If you arrived here you saw there is this Swiki. This is very cool but, at year 2020 it has also severe shortcomings:
The search function works poorly, it is difficult to find what you want. I mostly arrived at Swiki articles via Google
The pages are not formatted how we are used to see them today. They are from the pre-CSS era. So, reading here is not comfortable. This page is an exception, I am testing how easy would be to inject CSS.
Often it crashes, you load a page and it just crashes. This happens also when you edit stuff.
Beside the Swiki, there are a few other learning sources I reccomend:
If you find a local group of Smalltalk people, go!
There is the beginner mailing list, use it!
Use StackOverflow, I did. There are a few nice guys that will help you. BUT, be prepapred to do your homework! In Squeak, as you will see, you can actually discover alone almost everything. This is not a copy and pasta language.
There are a lot of books you can read for free, see here . Of all these the ones I am using are
Guzdial - "Squeak Object oriented design with multimedia applications".
Guzdial, Rose - "Squeak Open personal computing and Multimedia".
Black, at all "Squeak by Example".
Goldeberg, Robson "Smalltalk-80 The language and its implementation". (called the BlueBook)
Alec Sharp, "Smalltalk by Example".
Another difficuty you will need to overcome is that Smalltalk has many dialects. If you go on with Squeak you can safely study the BlueBook, and the old books. But there are other options:
Pharo. Stephane Duchasse, on old time Squeaker has branched out his own Smalltalk: Pharo. Pharo diverges significantly from the classics and moves fast. AFAIUnderstand Pharo approach is too integrate C code whenever possible so, you will most probably find a lot of feature in Pharo that there aren't in Squeak.
Cuis. It is similar in spirit to Squeak but tries to live with as few classes as possible. If there are few classes the system is easier to understand.
SqueakJS. this is a Squeak but run in your Web browser! Wow, one day I want to write someting with it!
JSqueak. It is an implementation of Squeak in Java. I never tried it. I guess it may have all the advantages of Java: [1] huge library ecosystem, [2] OS threading [3] Java portability.

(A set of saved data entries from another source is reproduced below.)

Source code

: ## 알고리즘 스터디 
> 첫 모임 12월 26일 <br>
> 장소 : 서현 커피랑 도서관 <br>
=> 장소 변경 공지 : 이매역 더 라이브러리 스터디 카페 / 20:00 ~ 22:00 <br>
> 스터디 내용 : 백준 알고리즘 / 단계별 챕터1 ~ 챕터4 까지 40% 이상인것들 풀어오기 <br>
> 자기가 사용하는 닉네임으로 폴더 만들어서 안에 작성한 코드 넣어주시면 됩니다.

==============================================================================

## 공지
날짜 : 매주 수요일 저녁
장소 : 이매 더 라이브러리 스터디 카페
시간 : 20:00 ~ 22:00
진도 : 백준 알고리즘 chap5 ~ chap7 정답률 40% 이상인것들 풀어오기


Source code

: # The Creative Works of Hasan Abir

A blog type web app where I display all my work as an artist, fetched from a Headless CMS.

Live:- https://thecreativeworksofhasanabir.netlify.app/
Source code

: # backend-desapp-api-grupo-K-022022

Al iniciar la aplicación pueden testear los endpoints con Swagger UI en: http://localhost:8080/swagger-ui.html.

Croquet. Smalltalk in a 3D world. I saw just a few videos.
Commercial. There are various options but I did not explore them well so I will not talk about it.
As said, different Smalltalk dialects have different spirit. If you know Ruby and JRuby, or the many Common Lisp impmementations as CMUCL, clisp, gnu etc. Well, in Smalltalk dialects are more divergent than that. So, it may be that depending on the application you want to write it will be smarter to choose e.g. Cuis respect to Pharo. But, for the time being, if you are just a beginner, I guess Squeak is a good choice. It does not aim to be an industrial implementation, but more a tool for explorations.
The part that I found to be the most divergent between implementations is the GUI, the default in Squeak is Morphic. Don't expect to move pieces of code from an implementation to another, it is just not true. When you ask questions on the web don't write just Smalltalk, specify the impelemtation you are using: Squeak, Pharo, Cuis etc.
Squeak the OS. Keep in mind one thing. Squeak belives it is alone on the machine. It uses only one process. It acts as a scheduler but it is only using one hardware CPU. The threads are the so called green thread, they are not OS threads. So, they are not good for parallel intensive calculations. But hey, don't make it to dramatic for Ruby and Python is the same story AFAIK.